___ 原文抜粋

書評:『China 2049』 マイケル・ピルズベリー

China 2049 – 2015/9/3
著者:マイケル・ピルズベリー (著), 森本 敏 (解説), 野中 香方子 (翻訳)
出版社: 日経BP (2015/9/3)

◆ 読むキッカケ

◆ 『China 2049』目次

序章 :希望的観測
第一章:中国の夢
第二章:争う国々
第三章:アプローチしたのは中国
第四章:ミスター・ホワイトとミズ・グリーン
第五章:アメリカという巨大な悪魔
第六章:中国のメッセージポリス
第七章: 殺手鐗 (シャショウジィエン)
第八章:資本主義の欺瞞
第九章:2049年の中国の世界秩序
第十章:威嚇射撃
第十一章:戦国としてのアメリカ

◆ 概要

ピルズベリーは、ニクソン政権以来、30年間にわたって中国の軍幹部や政府高官と接点をもってきたり、中国研究に費やしてきた中国の専門家。

______
___ データレコード

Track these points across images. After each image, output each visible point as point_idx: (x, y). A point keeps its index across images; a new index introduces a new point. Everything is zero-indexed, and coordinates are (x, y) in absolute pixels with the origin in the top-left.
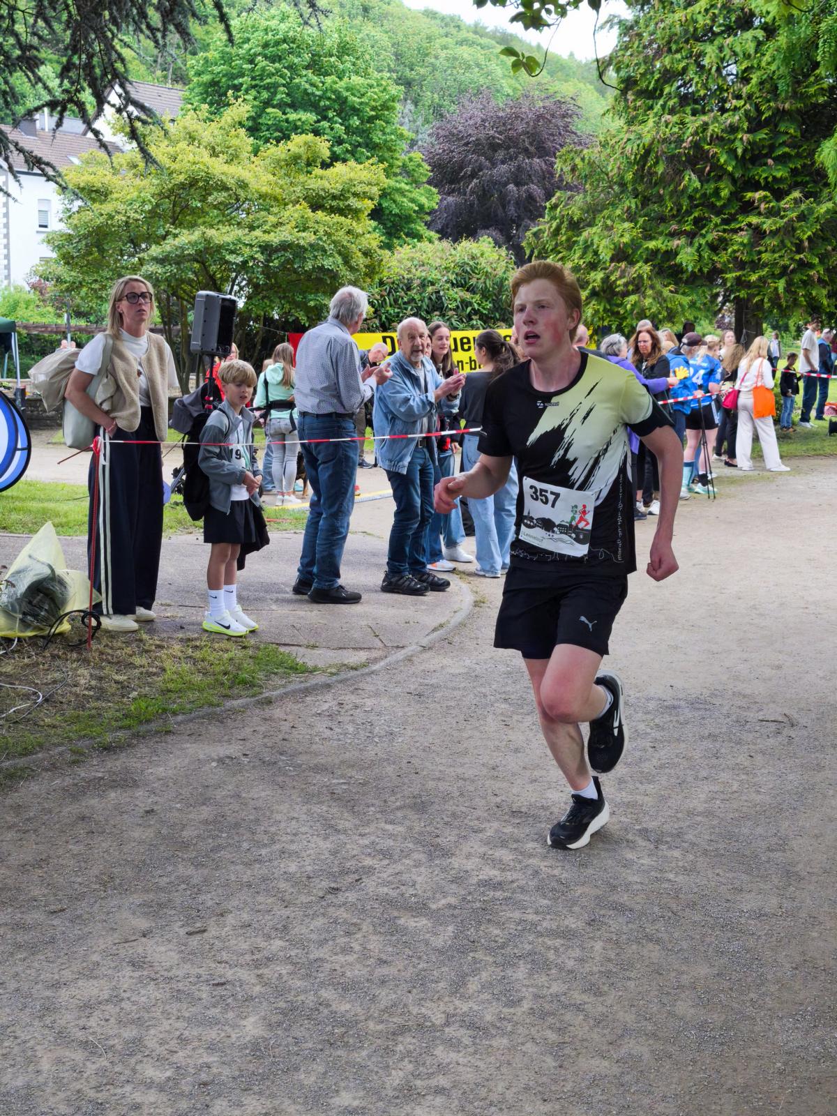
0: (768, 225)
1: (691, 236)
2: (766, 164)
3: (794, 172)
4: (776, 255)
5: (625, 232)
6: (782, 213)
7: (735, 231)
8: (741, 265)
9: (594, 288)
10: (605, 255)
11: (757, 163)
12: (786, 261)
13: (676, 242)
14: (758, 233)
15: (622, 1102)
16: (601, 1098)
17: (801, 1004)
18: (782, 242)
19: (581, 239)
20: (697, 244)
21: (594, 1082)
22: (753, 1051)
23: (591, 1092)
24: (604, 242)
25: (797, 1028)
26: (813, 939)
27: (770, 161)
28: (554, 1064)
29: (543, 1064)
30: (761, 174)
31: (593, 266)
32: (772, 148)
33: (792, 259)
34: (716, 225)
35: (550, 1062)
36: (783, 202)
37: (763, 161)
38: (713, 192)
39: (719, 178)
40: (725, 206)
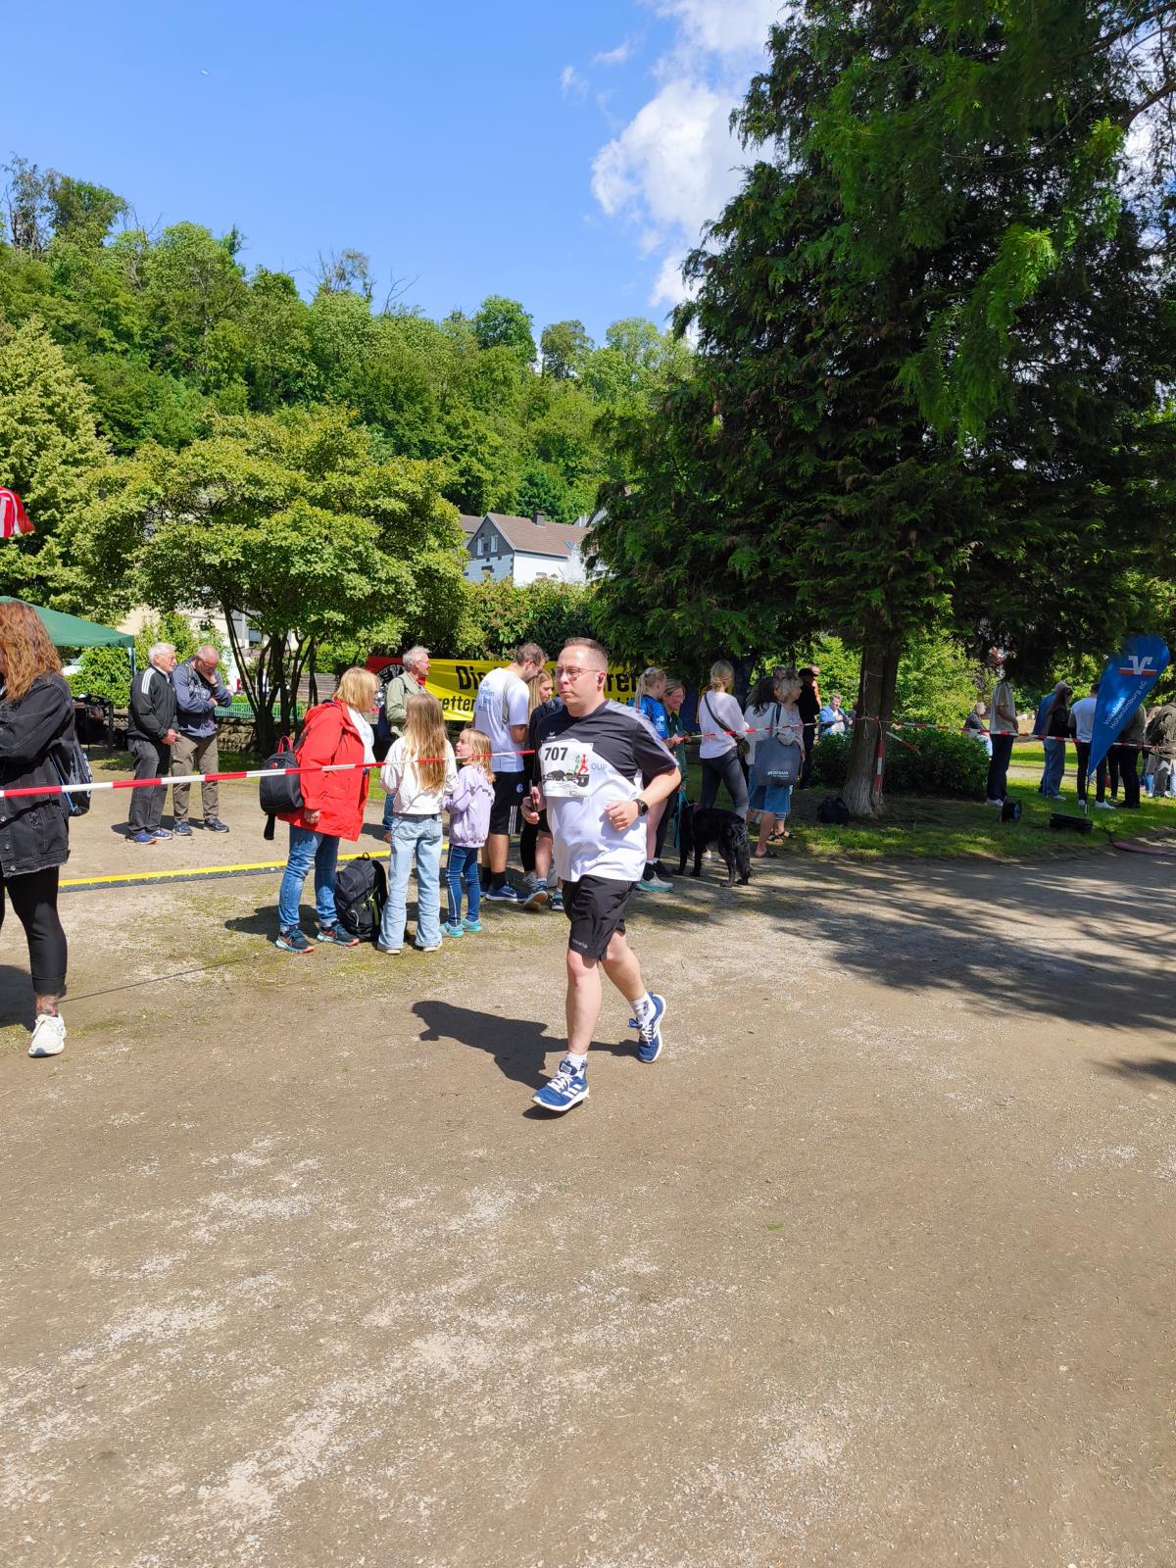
1: (757, 531)
2: (866, 426)
3: (908, 433)
4: (866, 553)
5: (660, 521)
13: (733, 539)
24: (634, 536)
27: (870, 420)
30: (858, 438)
33: (892, 558)
34: (787, 516)
37: (862, 420)
38: (789, 470)
39: (799, 450)
40: (806, 489)
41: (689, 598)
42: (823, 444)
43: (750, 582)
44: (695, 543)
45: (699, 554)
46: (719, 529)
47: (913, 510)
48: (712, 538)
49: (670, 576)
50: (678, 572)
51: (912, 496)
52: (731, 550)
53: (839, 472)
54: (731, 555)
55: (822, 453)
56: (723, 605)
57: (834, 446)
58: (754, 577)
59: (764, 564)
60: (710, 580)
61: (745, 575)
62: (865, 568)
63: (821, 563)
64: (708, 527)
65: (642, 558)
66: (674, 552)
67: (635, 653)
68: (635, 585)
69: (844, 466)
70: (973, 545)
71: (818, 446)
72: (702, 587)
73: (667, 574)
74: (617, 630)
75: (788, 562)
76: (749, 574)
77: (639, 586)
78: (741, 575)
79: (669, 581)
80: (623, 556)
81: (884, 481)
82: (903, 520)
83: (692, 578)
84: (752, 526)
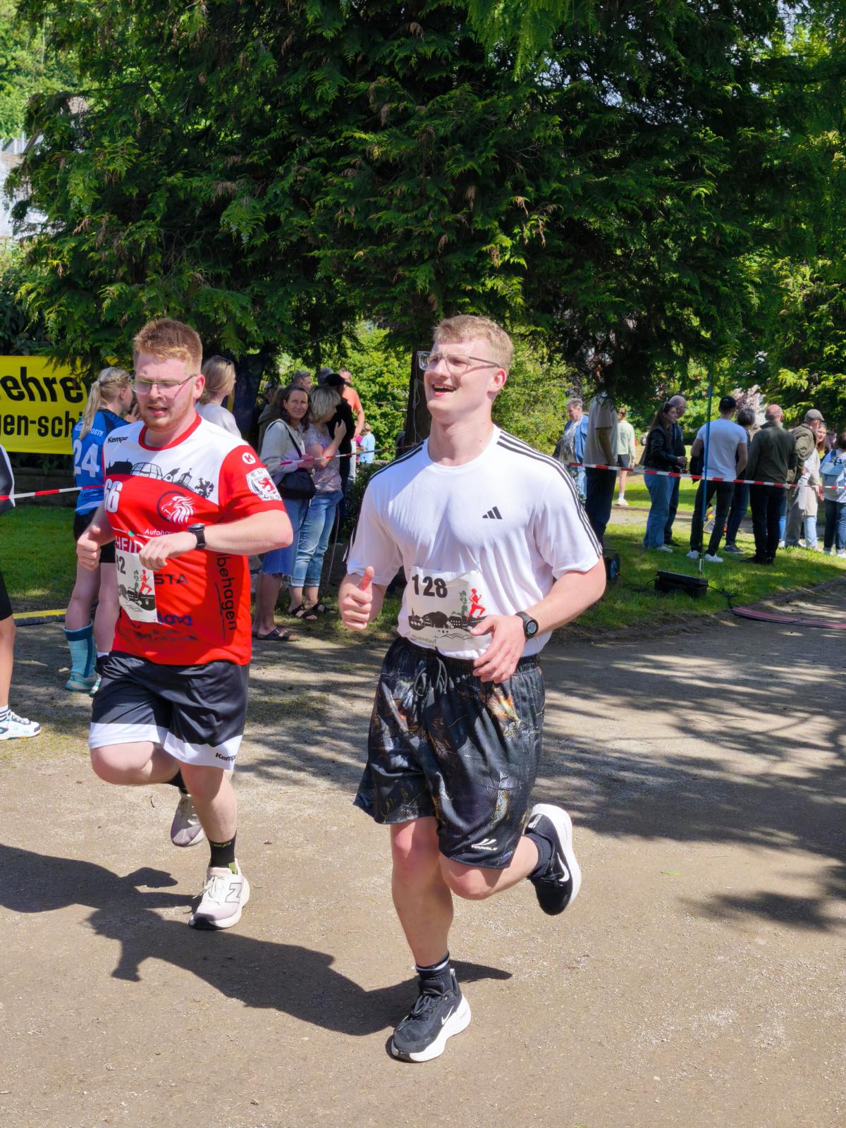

______

実施タスク:
**A)** 書評の書誌情報に載っている人物を、著・解説・翻訳の役割と合わせてすべて挙げてください。
**B)** 『China 2049』の書評の続きを、概要の最後の文の後から書いてください。

出力一覧:
**A)**
マイケル・ピルズベリー（著）
森本 敏（解説）
野中 香方子（翻訳）

**B)**
親中家(パンダハガー)だったピルズベリーが、米国政府がいかに中国を誤解していたか、目を覚ませ!と警告を送っている書でもある。
中国の基本的な考え方は、戦国時代の教訓である『戦国策』にあり、「勢」という考え方と、「欺き」がいかに重要な戦略になっているかを説いている。
第三章からは、毛沢東とニクソン大統領の歴史背景が書かれている。第五章では、1989年の天安門事件をキッカケに、1969年から89年の米国との交流は削除され、教科書は書き替えられた数々の事実。そこには、リンカーン大統領は、大悪党であってり、米国がいかに悪の集団であるかが説明されている。第七章からは、中国の技術盗用、WTOのルールを守らない、大気汚染などなど…中国の悪事が暴かれている。

◆ 本文からの抜粋

過去数十年によって推し進められ、現在も続行中の100年マラソン戦略は、大半が戦国時代の教えをもとにタカ派が構築したものだ。100年マラソンの土台となっている中国の戦略の9つの要素を以下にあげる。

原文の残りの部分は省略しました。